■ **To-do item**:
Search the entries for the word "stat". Copy each line in which it is found.

===============

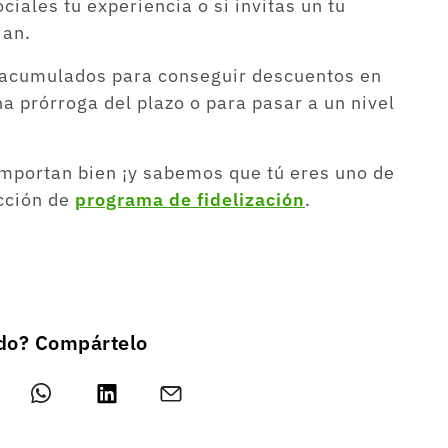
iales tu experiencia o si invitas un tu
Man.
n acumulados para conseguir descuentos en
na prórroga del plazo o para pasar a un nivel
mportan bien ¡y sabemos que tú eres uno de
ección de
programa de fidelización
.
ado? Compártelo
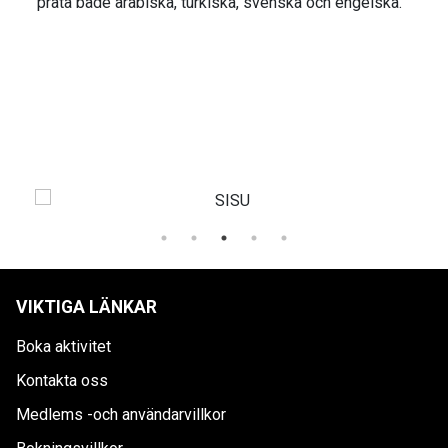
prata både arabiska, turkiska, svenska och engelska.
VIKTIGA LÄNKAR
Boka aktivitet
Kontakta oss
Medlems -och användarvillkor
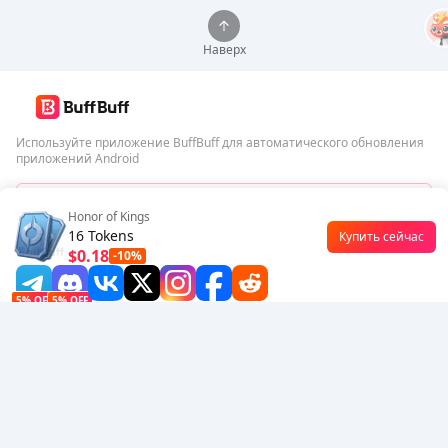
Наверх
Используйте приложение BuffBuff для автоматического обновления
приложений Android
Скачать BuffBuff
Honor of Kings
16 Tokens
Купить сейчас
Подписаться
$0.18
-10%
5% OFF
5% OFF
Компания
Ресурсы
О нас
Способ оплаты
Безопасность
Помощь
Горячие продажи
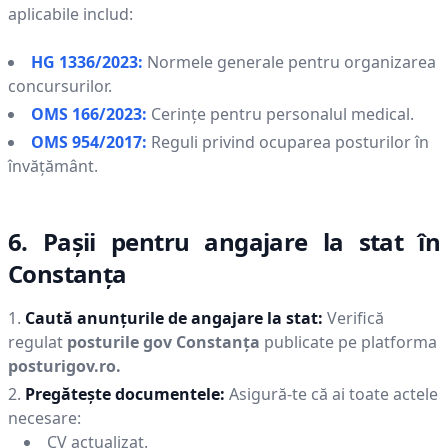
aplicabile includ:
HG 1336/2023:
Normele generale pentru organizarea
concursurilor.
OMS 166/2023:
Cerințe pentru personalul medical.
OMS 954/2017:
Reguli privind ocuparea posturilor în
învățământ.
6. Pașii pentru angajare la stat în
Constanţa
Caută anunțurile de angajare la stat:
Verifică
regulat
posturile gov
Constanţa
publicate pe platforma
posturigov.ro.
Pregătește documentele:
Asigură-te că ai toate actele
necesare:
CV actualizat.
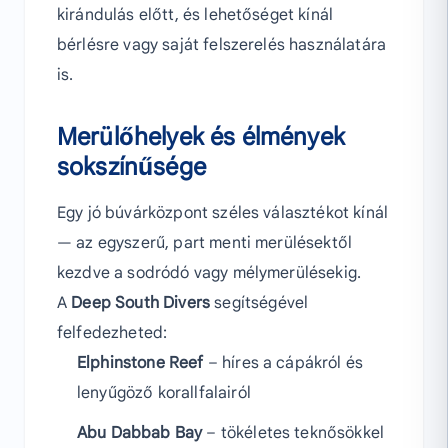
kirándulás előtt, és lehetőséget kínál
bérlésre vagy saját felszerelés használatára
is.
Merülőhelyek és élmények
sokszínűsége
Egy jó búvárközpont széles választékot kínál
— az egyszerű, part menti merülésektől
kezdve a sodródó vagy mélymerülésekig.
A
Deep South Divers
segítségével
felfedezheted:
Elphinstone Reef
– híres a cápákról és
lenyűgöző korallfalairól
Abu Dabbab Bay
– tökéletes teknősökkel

===============

■ **Answer area**:
6. Pașii pentru angajare la stat în
Caută anunțurile de angajare la stat:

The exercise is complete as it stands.